Assignment A = Decide whether each statement agrees with the album review below: (i) Spalding has won a Grammy award; (ii) the reviewer says her voice falters on some songs; (iii) ‘Radio Song’ opens the album. Answer yes or no for each, and quote the words of the review that decide it.
Assignment B = Retype the part of the album review below that runs from "To prove the" down to "of John Coltrane.".

[Document passage — start]

Esperanza Spalding is the girl whose concert you do not go to with your boyfriend, if you are prone to jealousy. For those in need of directions for embroidering the voodoo doll, she is a caramel-skinned, long-legged, afro-clad, airy-voiced and indisputably talented American jazz bassist. And somehow, despite the Grammy award and the man-sized instrument, she has an expressive naturalness that makes her at once approachable and easily idolised.
To prove the theory, Google her performance of Lauryn Hill’s ‘Tell Me’ before listening to the newest addition to her oeuvre ‘Radio Music Society’. If you then succeed in reaching the end of the album without either falling in love, or clasping desperately green-eyed onto that dud rhyme in ‘Cinnamon Tree’, you are either: too intimidated to fall for a flawless woman, a chaste saint of a girlfriend, or a direct descendent of John Coltrane.
As the bitchy jealous listener variety, this reviewer has been zooming in at 200% and scanning the area for blackheads. Finding flaws in the album is difficult, because her voice never falters. ‘Radio Song’ is a worthy opener, with an intriguing blend of the familiar and unpredictable. A pop-jazz fusion that is characteristic of Esperanza at her best; catchy refrains that seem easily singable until you tap your foot along and realise it’s actually quite quirky.

[Document passage — finish]
[Data for analysis — start]

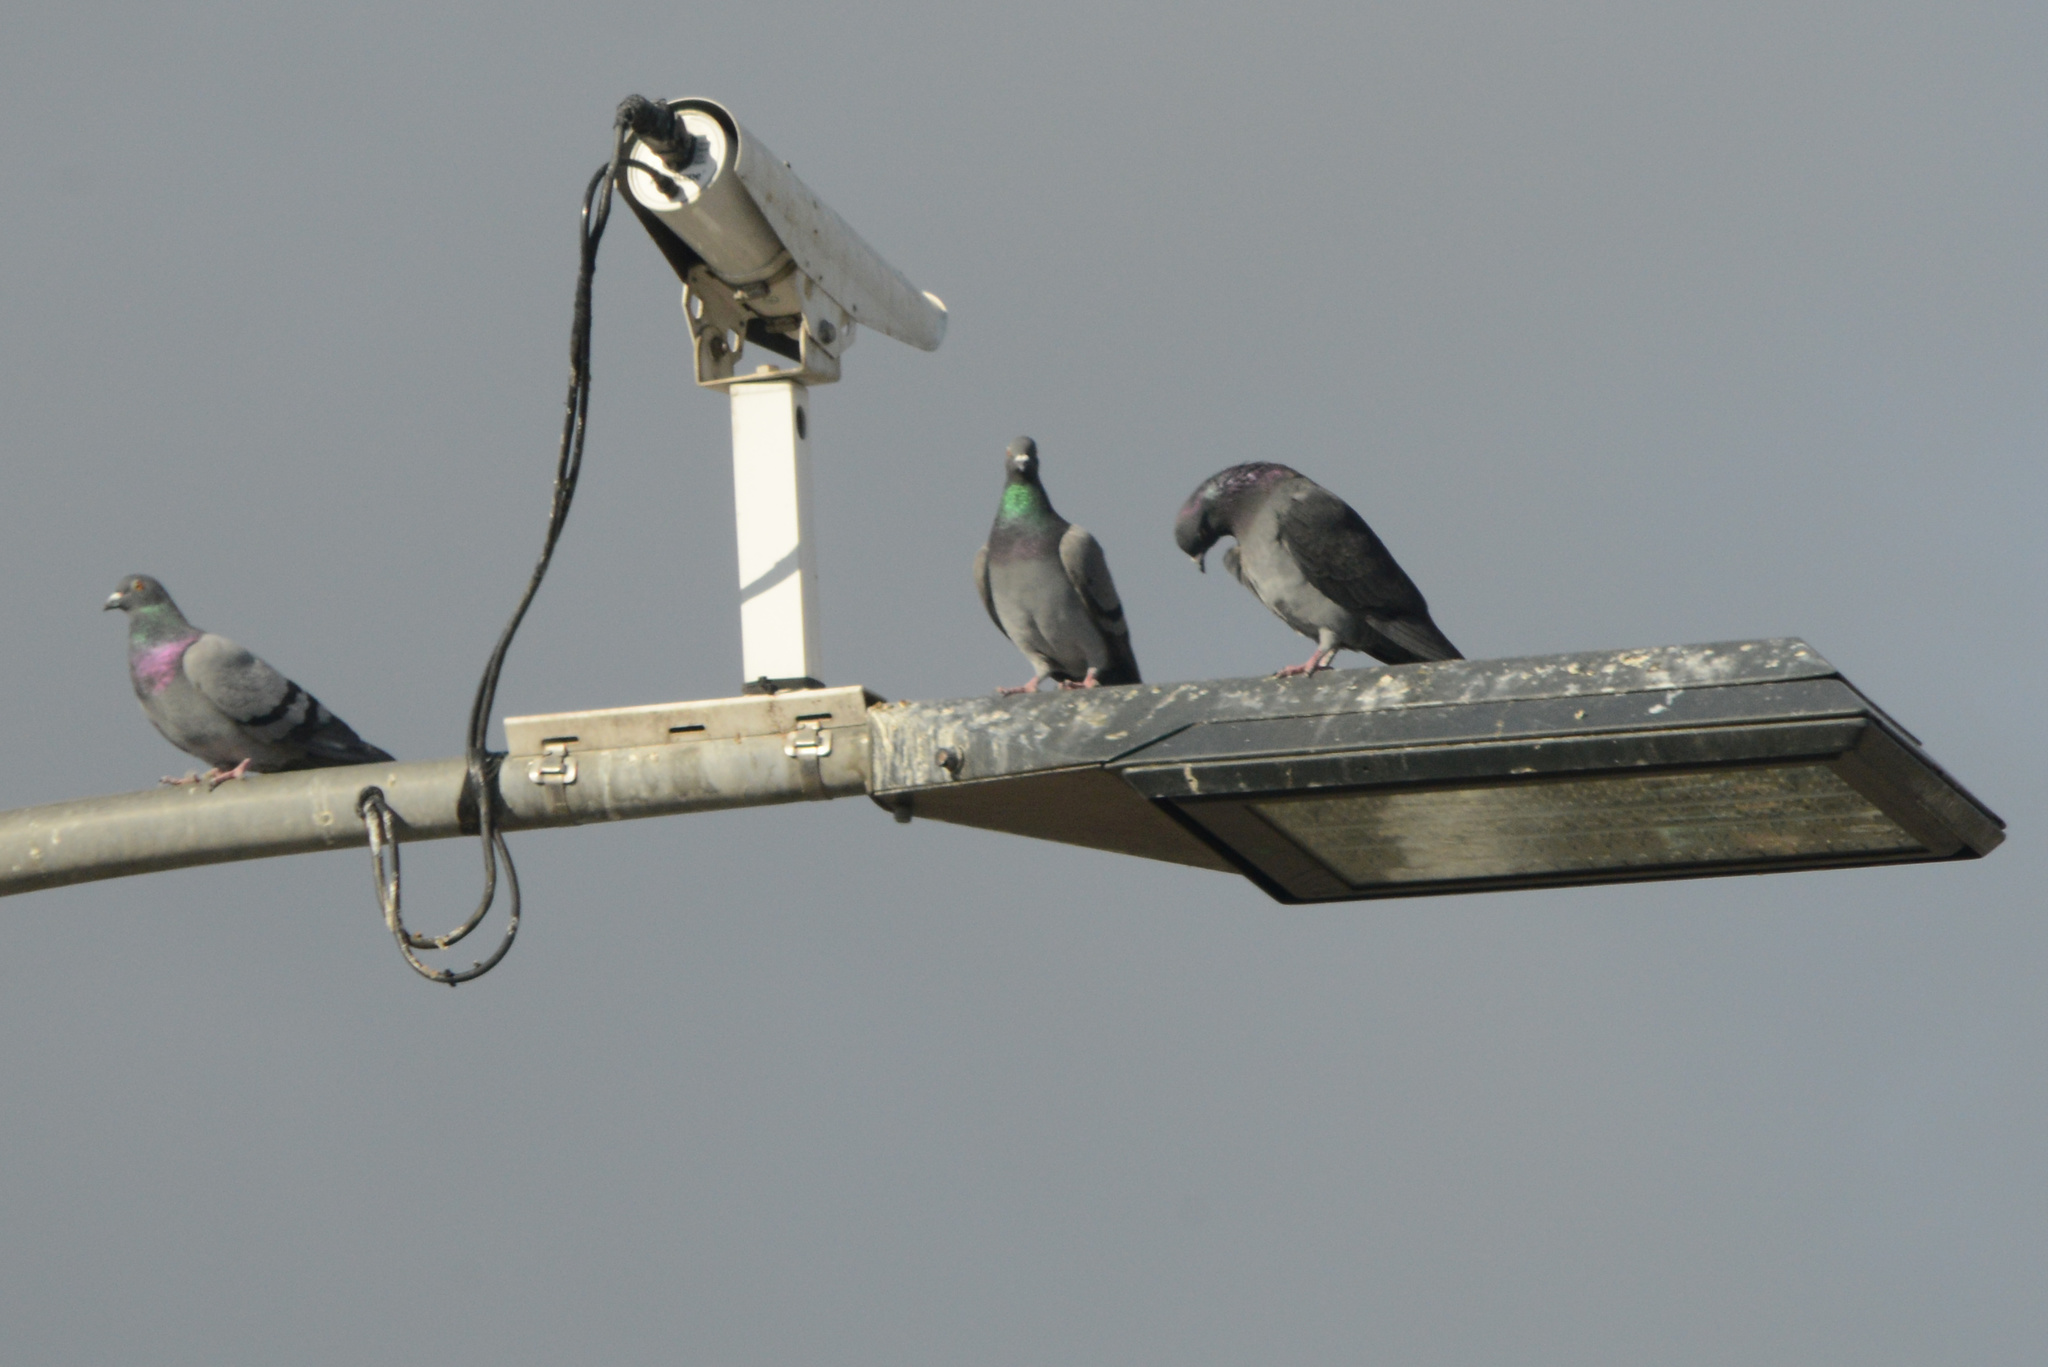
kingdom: Animalia
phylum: Chordata
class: Aves
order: Columbiformes
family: Columbidae
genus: Columba
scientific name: Columba livia
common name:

[Data for analysis — finish]

Task result A =
(i) Yes: "despite the Grammy award and the man-sized instrument"
(ii) No: "because her voice never falters"
(iii) Yes: "‘Radio Song’ is a worthy opener"

Task result B =
To prove the theory, Google her performance of Lauryn Hill’s ‘Tell Me’ before listening to the newest addition to her oeuvre ‘Radio Music Society’. If you then succeed in reaching the end of the album without either falling in love, or clasping desperately green-eyed onto that dud rhyme in ‘Cinnamon Tree’, you are either: too intimidated to fall for a flawless woman, a chaste saint of a girlfriend, or a direct descendent of John Coltrane.